How often does it happen? You see a poster from STAR on a public billboard advertising a dinner on the town, a trip to a ski resort or tickets to the hottest show in town at a bargain price. You read further, only to discover the box office is selling tickets while you have class!
Perhaps you instead just happen to be checking your mailbox in MHC and see a line 100 students long in front of the Box Office. You ask what they are all waiting for and prepare for the keen agony felt by those who have been left out. For a brief moment you imagine the fun that will be had by those who actually have the time to wait in line for the rush at the Box Office, but you quickly forget your woes and shuffle along to class. You tell yourself, “Somebody else will enjoy that trip.”
The problem is you will likely be consoling yourself more often than you will be proudly pocketing tickets to the fantastic events you see on the fliers. Most students are too busy to bother with a rush on the Box Office. Meanwhile, those who happen to have nothing better to do than sit in a line for an hour or two will reap all the benefits.
Is this fair, considering that you are paying about $200 a year for a “student activity fee,” 60 percent of which is allocated to STAR for events such as this? Why is it that the few people who happen to have free time at noon Tuesdays – because they are not otherwise occupied with class, work, or club meetings – are the only ones able to benefit from these outstanding programs put together by STAR? Do I have your attention yet?
There is a better way to share the student activity fee. I have several suggestions that would accomplish this, though there are other approaches. What is important is that students recognize the issue and petition the STAR Committee to mobilize change. Otherwise, the few who are sedentary or lucky will continue to be the exclusive beneficiaries of the resources that belong to everyone.
I want to make it clear that the activities I am referring to only make up a small portion of the programming STAR plans over the course of an academic year. I think STAR does a good job of serving the diverse interests of the student body by providing programs in the areas of lectures, music, entertainment, expeditions, community building, cultural celebration and various special events. The events that cause the rush at the Box Office are the wildly popular expeditions with typical prices between $5 and $10 and limited spots available. The three suggestions below should be considered only for this specific classification of events, from here on called “expeditions.”

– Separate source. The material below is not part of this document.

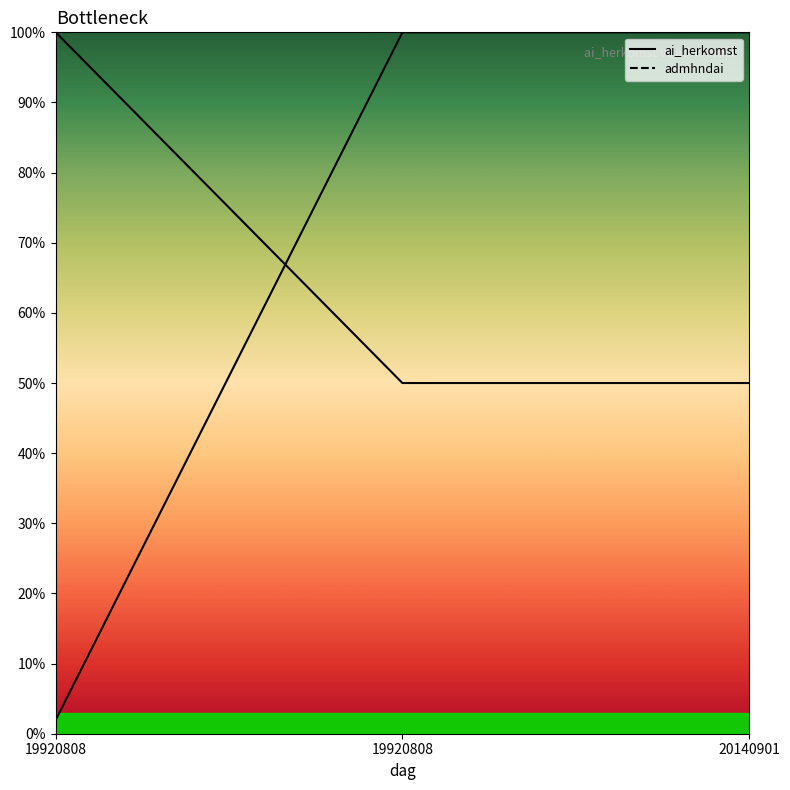

Is this an area chart (filled region under the line)?

No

I am not saying expeditions should be discontinued, but rather that the planning and execution of ticket sales should be actively and thoughtfully managed. This is a process that should be continued and refined from year to year. It would not take much additional effort, but the impact on the satisfaction of students would be significant. Although some will never be happy, discontent about the equal opportunity to benefit from the allocation of funds would be much improved.

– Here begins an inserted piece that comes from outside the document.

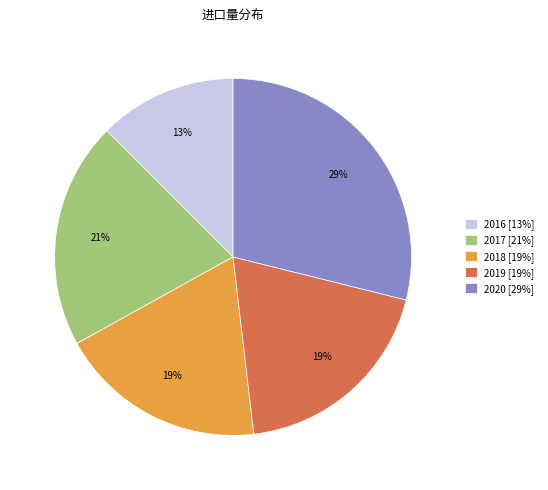

Which has a higher value, 2020 [29%] or 2018 [19%]?

2020 [29%]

Special attention should be given to the popularity of each expedition. This could be measured by the number of people turned away from the Box Office when ticket sales end, or by instigating an online registration procedure that keeps track of the number of ticket inquiries. Based on this knowledge, STAR could refine the process by which it allocates funds to each expedition to allow for more slots at the more popular ones.
Students should be limited in the number of expeditions they participate in. These are unique opportunities to build community with other students and enjoy an exciting activity at a price palatable to any college student, but there are only a few opportunities available and a large student body to serve. Students will naturally have varying preferences about the expeditions they like best – let them choose their favorite one or two as opposed to attending them all indiscriminately because it is such a good deal.
A measure that may aid in implementing the two suggestions above would be a survey of the student body concerning possible expeditions for a given year. In the same way that students are asked to vote for their favorite bands as STAR plans fall and spring concerts, they could vote for their top 10 expedition choices for the following year from a list of restaurant excursions, up-and-coming shows, sporting events and activities such as skiing and ice skating.
At the beginning of the year, a full list of excursion opportunities could be published, and the students informed that they are eligible to attend two or three to allow as many people as possible the opportunity to attend one.
These suggestions are simple, but not trivial. If implemented by STAR, they could eliminate the current advantage held by a privileged few. What can you do? If you want to take direct action in mobilizing change, join the STAR Committee (more information at http://www.stthomas.edu/star/getinvolved/default.html). At the very least, you can voice your opinion via STAR’s website (http://www.stthomas.edu/star/contact/default.html).
It may mean that you never again have to walk away from a STAR flier in dismay telling yourself, “Somebody else will enjoy that trip.”